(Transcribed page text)
● ● ● ● ●

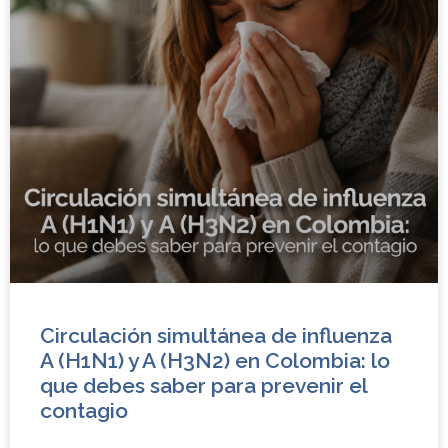
Circulación simultánea de influenza
A (H1N1) y A (H3N2) en Colombia: lo
que debes saber para prevenir el
contagio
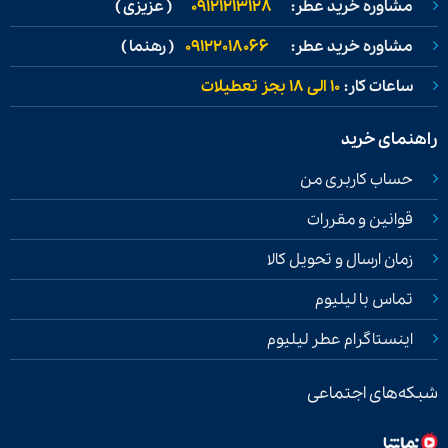
مشاوره خرید عطر:
09121213128
( عزیزی )
مشاوره خرید عطر:
09122018066
( رهنما )
ساعات کار:
۱۰ الی ۱۸ بجز تعطیلات
راهنمای خرید
حساب کاربری من
قوانین و مقررات
زمان ارسال و تحویل کالا
تماس با لیلیوم
اینستاگرام عطر لیلیوم
شبکه‌های اجتماعی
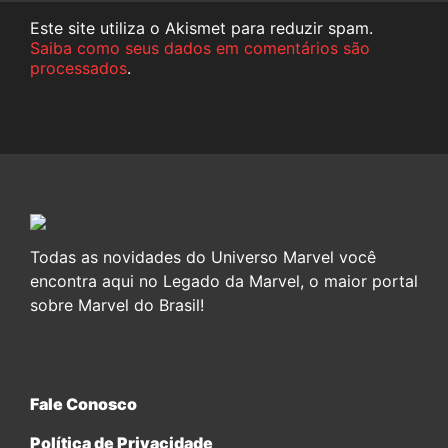
Este site utiliza o Akismet para reduzir spam.
Saiba como seus dados em comentários são
processados
.
Todas as novidades do Universo Marvel você
encontra aqui no Legado da Marvel, o maior portal
sobre Marvel do Brasil!
Fale Conosco
Política de Privacidade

● ● ● ● ●

Assignment: Rewrite the data above, swapping "Fale Conosco" for "Contato" and keeping every other line unchanged. Leave the pictures out of your answer.

Task output:
Circulación simultánea de influenza
A (H1N1) y A (H3N2) en Colombia: lo
que debes saber para prevenir el
contagio
مشاوره خرید عطر:
09121213128
( عزیزی )
مشاوره خرید عطر:
09122018066
( رهنما )
ساعات کار:
۱۰ الی ۱۸ بجز تعطیلات
راهنمای خرید
حساب کاربری من
قوانین و مقررات
زمان ارسال و تحویل کالا
تماس با لیلیوم
اینستاگرام عطر لیلیوم
شبکه‌های اجتماعی
Este site utiliza o Akismet para reduzir spam.
Saiba como seus dados em comentários são
processados
.
Todas as novidades do Universo Marvel você
encontra aqui no Legado da Marvel, o maior portal
sobre Marvel do Brasil!
Contato
Política de Privacidade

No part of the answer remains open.